In the records below, which lines include "with"? Copy them.

**ENTRIES SUPPLIED:**
- Opening Delimiter -
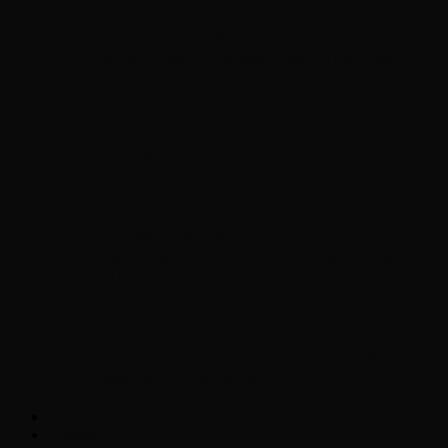
Chopper Scott talks with author Steve
Gansen about his new book The Rise of
Jefferson
Brad Williams Comedian Interview
Chopper Scott with Rock
Historian/Author Daniel Bukszpan talking
RUSH and 2112
Interview with NFL Hall of Fame Wide
Receiver Chris Carter
Weather
Contact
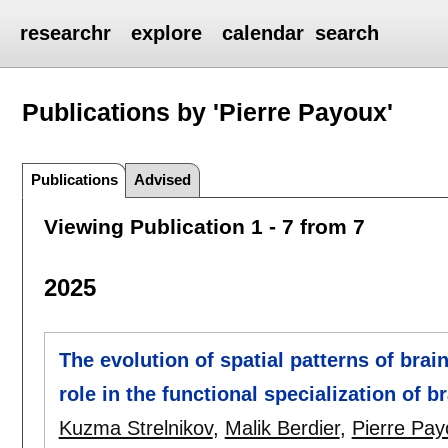
researchr
explore
calendar
search
Publications by 'Pierre Payoux'
Publications
Advised
Viewing Publication 1 - 7 from 7
2025
The evolution of spatial patterns of brai
role in the functional specialization of 
Kuzma Strelnikov
,
Malik Berdier
,
Pierre Pay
- Closing Delimiter -
**FINISHED EXERCISE:**
Chopper Scott talks with author Steve
Chopper Scott with Rock
Interview with NFL Hall of Fame Wide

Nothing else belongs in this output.